Дом Даффилдов-Браунов в Кенсингтоне был слишком мал для такого количества гостей.
В белом атласном платье с довольно короткой вуалью Хелена была очаровательна. В руках она держала красивый букет лилий. Все подружки невесты нарядились в платья бледно-розового цвета. Подружек было двенадцать: шесть взрослых, включая Барти и Адель, и шесть маленьких девочек, в число которых входили Иззи Брук и совсем маленькая Элспет Уорвик. Обе – точные копии своих матерей, о чем гости говорили на протяжении всего торжества. Барти шепнула Киту, что Себастьян был бы очень этим рассержен. Однако Себастьян на свадьбу не приехал. Некогда общительный, теперь он отклонял почти все приглашения. Пользуясь правом приглашать своих гостей, Барти позвала Абигейл Кларенс. Та выразила крайнюю разочарованность отсутствием Себастьяна.

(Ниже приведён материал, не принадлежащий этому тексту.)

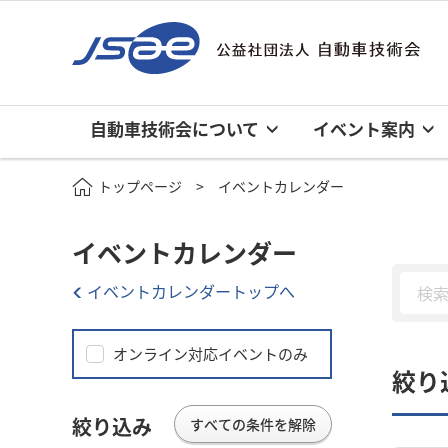
自動車技術会について
イベント案内
トップページ
イベントカレンダー
イベントカレンダー
イベントカレンダートップへ
オンライン対応イベントのみ
絞り
絞り込み
すべての条件を解除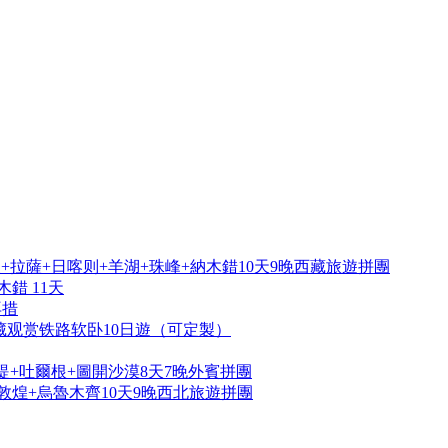
拉薩+日喀则+羊湖+珠峰+納木錯10天9晚西藏旅遊拼團
錯 11天
再措
藏观赏铁路软卧10日遊（可定製）
提+吐爾根+圖開沙漠8天7晚外賓拼團
敦煌+烏魯木齊10天9晚西北旅遊拼團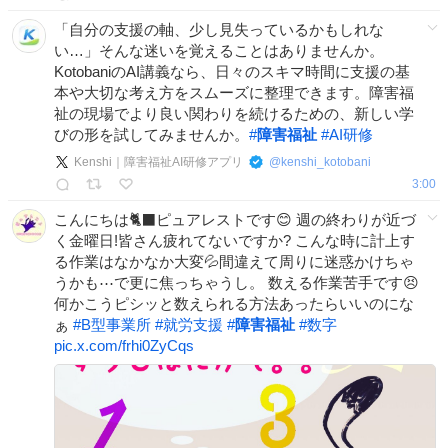
「自分の支援の軸、少し見失っているかもしれな
い…」そんな迷いを覚えることはありませんか。
KotobaniのAI講義なら、日々のスキマ時間に支援の基
本や大切な考え方をスムーズに整理できます。障害福
祉の現場でより良い関わりを続けるための、新しい学
びの形を試してみませんか。
#
障害福祉
#
AI研修
Kenshi｜障害福祉AI研修アプリ
@
kenshi_kotobani
3:00
こんにちは🐈‍⬛ピュアレストです😊 週の終わりが近づ
く金曜日!皆さん疲れてないですか? こんな時に計上す
る作業はなかなか大変💦間違えて周りに迷惑かけちゃ
うかも⋯で更に焦っちゃうし。 数える作業苦手です😣
何かこうピシッと数えられる方法あったらいいのにな
ぁ
#
B型事業所
#
就労支援
#
障害福祉
#
数字
pic.x.com/frhi0ZyCqs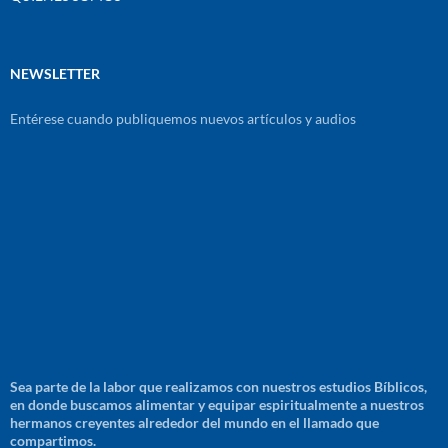
NEWSLETTER
Entérese cuando publiquemos nuevos artículos y audios
Sea parte de la labor que realizamos con nuestros estudios Bíblicos,
en donde buscamos alimentar y equipar espiritualmente a nuestros
hermanos creyentes alrededor del mundo en el llamado que
compartimos.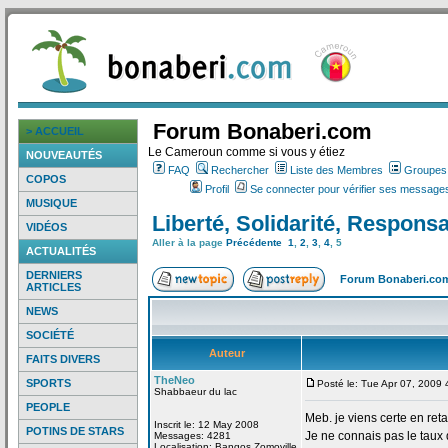
Forum Bonaberi.com
> ACCUEIL
Le Cameroun comme si vous y étiez
NOUVEAUTÉS
FAQ
Rechercher
Liste des Membres
Groupes d
COPOS
Profil
Se connecter pour vérifier ses messages
MUSIQUE
Liberté, Solidarité, Respons
VIDÉOS
Aller à la page
Précédente
1
,
2
,
3
,
4
,
5
ACTUALITÉS
DERNIERS
Forum Bonaberi.co
ARTICLES
NEWS
SOCIÉTÉ
Auteur
FAITS DIVERS
TheNeo
SPORTS
Posté le: Tue Apr 07, 2009
Shabbaeur du lac
PEOPLE
Meb. je viens certe en reta
Inscrit le: 12 May 2008
POTINS DE STARS
Je ne connais pas le taux
Messages: 4281
Localisation: Bangos Zomoville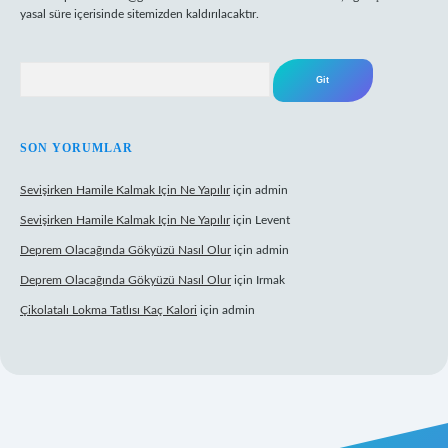
yasal süre içerisinde sitemizden kaldırılacaktır.
Arama
SON YORUMLAR
Sevişirken Hamile Kalmak Için Ne Yapılır
için
admin
Sevişirken Hamile Kalmak Için Ne Yapılır
için
Levent
Deprem Olacağında Gökyüzü Nasıl Olur
için
admin
Deprem Olacağında Gökyüzü Nasıl Olur
için
Irmak
Çikolatalı Lokma Tatlısı Kaç Kalori
için
admin
ttps://tulipbett.net/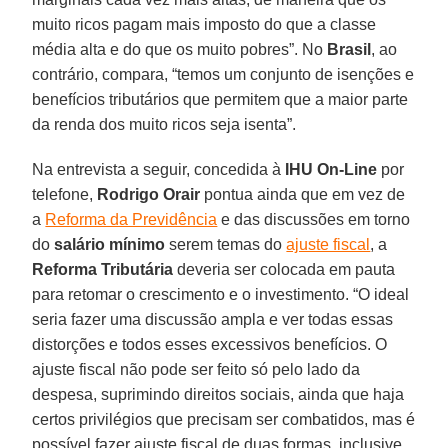
muito ricos pagam mais imposto do que a classe
média alta e do que os muito pobres”. No
Brasil
, ao
contrário, compara, “temos um conjunto de isenções e
benefícios tributários que permitem que a maior parte
da renda dos muito ricos seja isenta”.
Na entrevista a seguir, concedida à
IHU On-Line
por
telefone,
Rodrigo Orair
pontua ainda que em vez de
a
Reforma da Previdência
e das discussões em torno
do
salário mínimo
serem temas do
ajuste fiscal
, a
Reforma Tributária
deveria ser colocada em pauta
para retomar o crescimento e o investimento. “O ideal
seria fazer uma discussão ampla e ver todas essas
distorções e todos esses excessivos benefícios. O
ajuste fiscal não pode ser feito só pelo lado da
despesa, suprimindo direitos sociais, ainda que haja
certos privilégios que precisam ser combatidos, mas é
possível fazer ajuste fiscal de duas formas, inclusive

Семья Даффилд-Браун не поскупилась, и празднество получилось чрезмерно щедрым. Настоящим сюрпризом бала стал дедушка Перси – отец Лесли.
– Ну кто бы мог подумать! – воскликнула Венеция, с хохотом сбрасывая шляпу и плюхаясь на диван. – Наша рафинированная бабуля и рядом с ней – этот простак из лондонских низов. А она ему комплименты расточала. Говорила, что такие, как он, – становой хребет Британии. Но знаешь, он интересно рассказывал про свою жизнь, про работу на сталелитейном заводе. Я все думала, что миссис ДБ хватит удар. Она явно надеялась, что ее тестя там не будет.
– По-моему, наша бабуля делала это специально, чтобы ее позлить, – сказала Адель. – Для того они с нашей мамочкой деда и позвали.
– Очень может быть, – согласилась Венеция.
* * *
Медовый месяц несколько разочаровал Хелену. Она была вполне уверена, что Джайлз ее разочарования не заметит. Она изо всех сил старалась быть благодарной. Говорила мужу, как у них все замечательно, особенно это. Однако себе она продолжала твердить, что могло бы быть и лучше. Конечно, Хелене было не с чем сравнивать, но из всего того, о чем она читала и слышала, следовал неутешительный вывод: это должно происходить лучше, чем у них. Значительно лучше. По крайней мере, ей не было больно… или не настолько больно, как бывает, если верить некоторым книгам. Уже на том спасибо. И конечно же, как приятно было целоваться совсем голыми. Хелене это очень понравилось. И Джайлз вел себя вполне пристойно. Не разложил ее сразу и не приступил к «мужскому делу». Нет, он ласкал ей грудь и говорил, как он ее любит. Но потом… да, потом. Это кончилось так быстро. Ужасно быстро. Несколько движений, напоминающих толчки, потом Джайлз застонал. Хелена почувствовала, как он вздрогнул всем телом. И… все. Естественно, она притворялась как сумасшедшая; говорила, до чего же ей понравилось, и так далее. Не стань у нее между ног мокро и не почувствуй она легкую боль, она бы вообще не поняла, что это произошло.Но стоило ли удивляться? Они оба не имели никакого опыта. Она – точно, Джайлз говорил, что почти не имел. Хелена очень ценила его искренность, да и неискушенность в сексуальных вопросах тоже. И все-таки лучше бы он был чуточку опытнее. Наверное, сказалось и то, что они оба очень устали после свадебного торжества.
Возможно, так оно и было. Хелена думала об этом в их первую брачную ночь, прислушиваясь к храпу мужа. Она и не подозревала, что он храпит, и отнюдь не находила это романтичным. Наверное, со временем, когда они оба успокоятся, привыкнут друг к другу, не будут такими нервными и напряженными, у них это станет получаться лучше. Времени у них предостаточно, а за ближайшие несколько недель можно вдоволь поупражняться. И они достигнут успеха. Ей и сейчас хотелось, чтобы это приносило ей хоть чуточку удовольствия.
На следующее утро Хелена едва сдерживалась, изнемогая от нескончаемых вопросов Джайлза.